The Brooklyn rapper’s “Hot Boy” was just blowing up when Bobby Shmurda pleaded guilty to one count of third-degree conspiracy and one count of weapons possession in 2016. Now that he’s done his bid, Shmurda promises he has “projects” in the works.
Daft Punk, on the other hand, is from back in my day, but my son assures me that kids actually care that a couple of French dudes known for house music are defunct as a creative unit. The third tip my son gave me is that everyone is listening is to a YouTube group called 100 Gecs, but I think he was making fun of me.
Viral video of the week: If Apple made a restaurant
I really like Kyle Exum. The young YouTuber steadily posts little comedy videos and is generally not annoying, and after gorging on mukbang videos and fake martial artists, I needed a palate cleanser. Exum’s latest, “If Apple Made a Restaurant,” takes the unique corporate culture of Apple and imagines it applied to a fast-food restaurant, including massively overpriced burgers, $20 “Apple Water,” and that special Apple-arrogance anyone who has ever been to a “genius bar” recognizes.
This video is not going to change the face of comedy or make you rethink your life, but “If Apple Made a Restaurant” has been viewed over three million times in the past couple of days and you can’t argue with success like that.
This week in gaming: Final Fantasy news
The Final Fantasy series of video games are a little like the movie Napoleon Dynamite: The people who like the Japanese RPG series are crazy about it, but the people who don’t can’t even understand what there is to like. I’m firmly in the second camp, but I respect the tastes of Final Fanatics even if I don’t understand them. All this to say that three pieces of FF news dropped this week.

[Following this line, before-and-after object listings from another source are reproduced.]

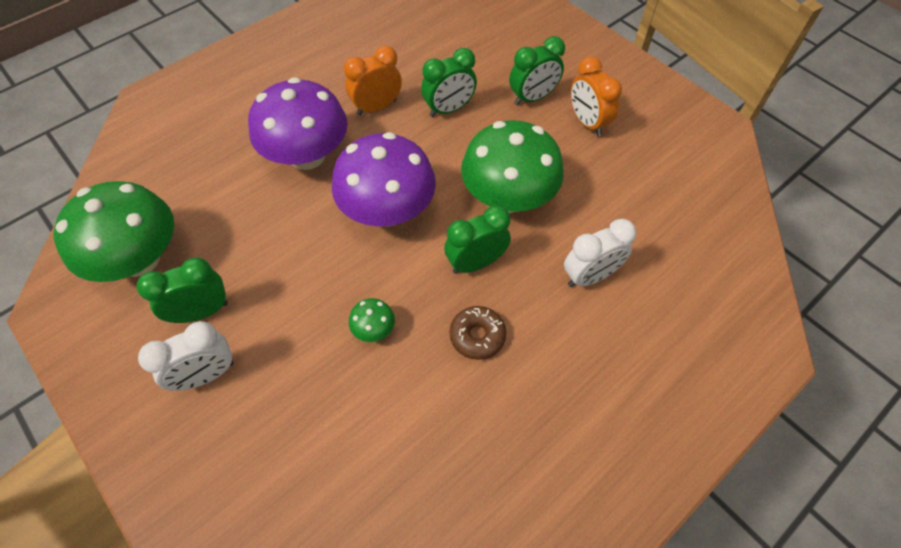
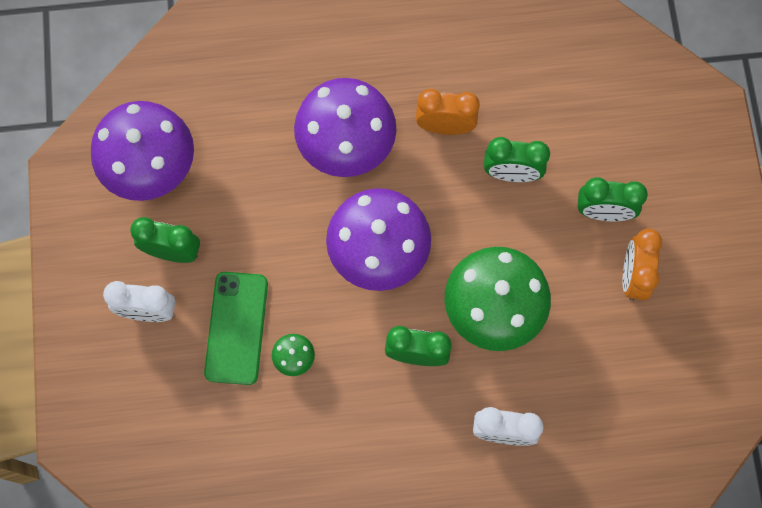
camera: 35 degrees right, 15 degrees up
green mushroom [54,181,174,282] -> purple mushroom [91,101,194,201]
brown donut [450,306,506,360] -> none
none -> green phone [204,272,268,385]

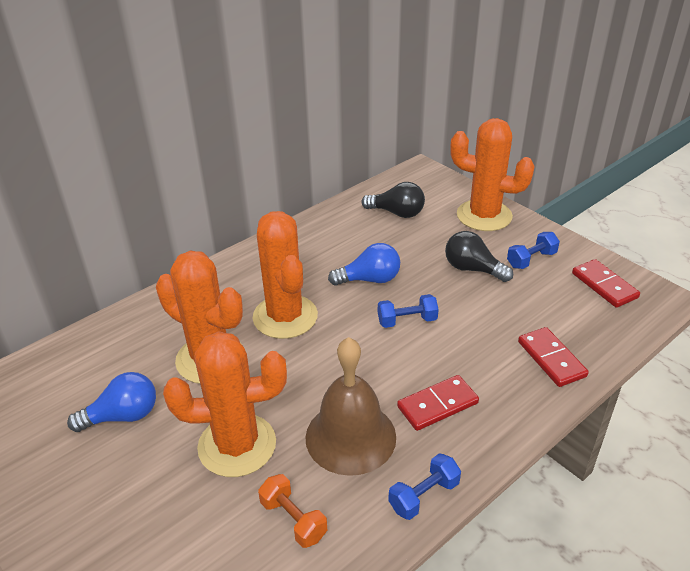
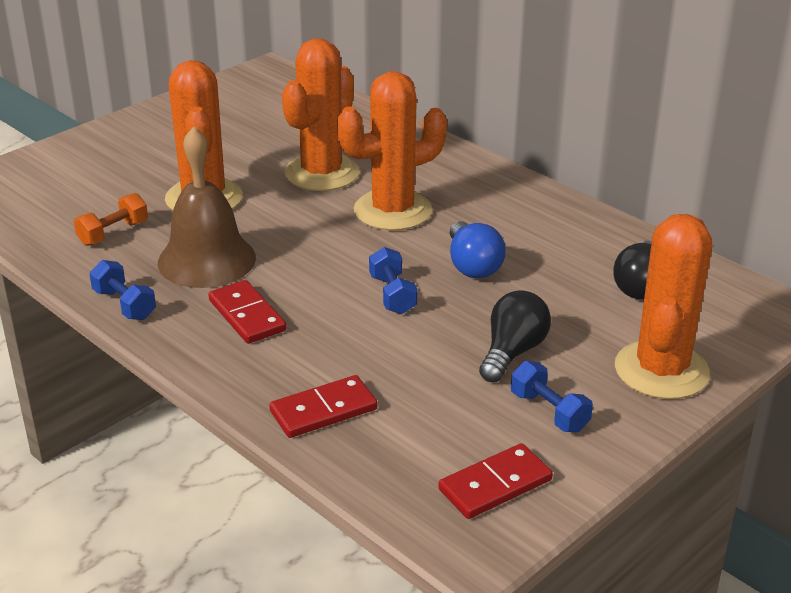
camera: 85 degrees right, 5 degrees down
blue light bulb [67,372,156,432] -> none

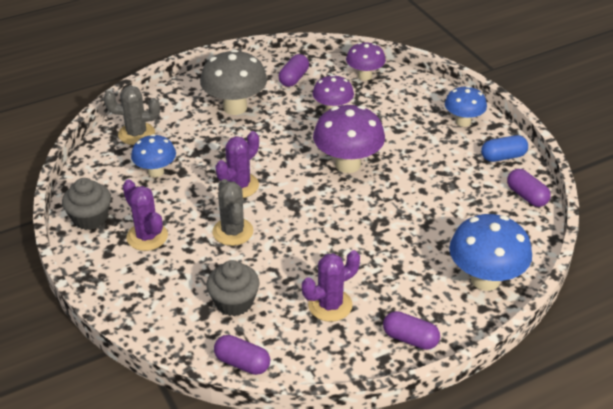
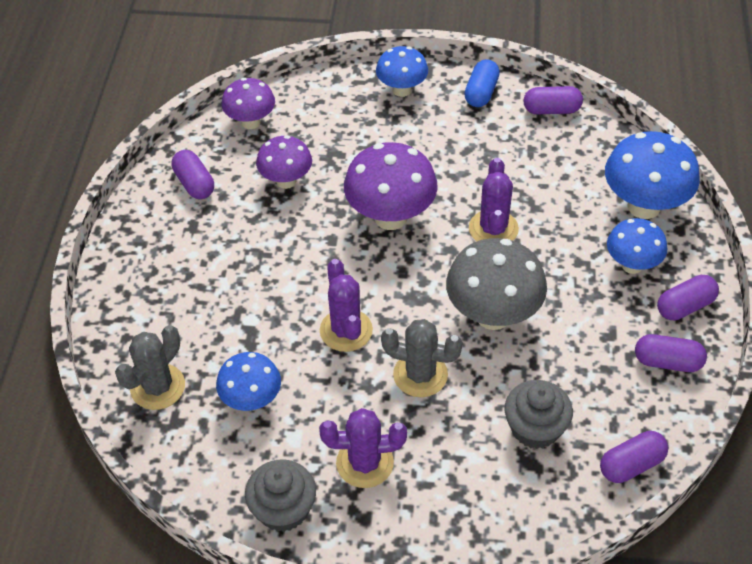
camera: 55 degrees left, 10 degrees up
grey mushroom [200,49,267,115] -> grey mushroom moved to [446,238,547,330]
purple cactus [302,250,360,322] -> purple cactus moved to [469,158,519,242]
none -> blue mushroom [607,218,667,274]
none -> purple capsule [635,334,707,372]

Sony announced that Final Fantasy VII Remake is getting a PlayStation 5 upgrade that includes a new “episode” centering on Yuffie Kisaragi (I don’t know who that is, either.) As if that wasn’t enough, Square Enix, publisher of the Final Fantasy games, is putting out two games for Android and iOS: Final Fantasy VII The First Soldier, a “battle royale game set in Midgar before the events of FFVII” and Final Fantasy VII Ever Crisis, a pocket-size version of Final Fantasy VII.
It occurs to me that “final” fantasy is the most misleading franchise name ever, since there like 73,000 titles have had that name since the first, final, one came out in 1987.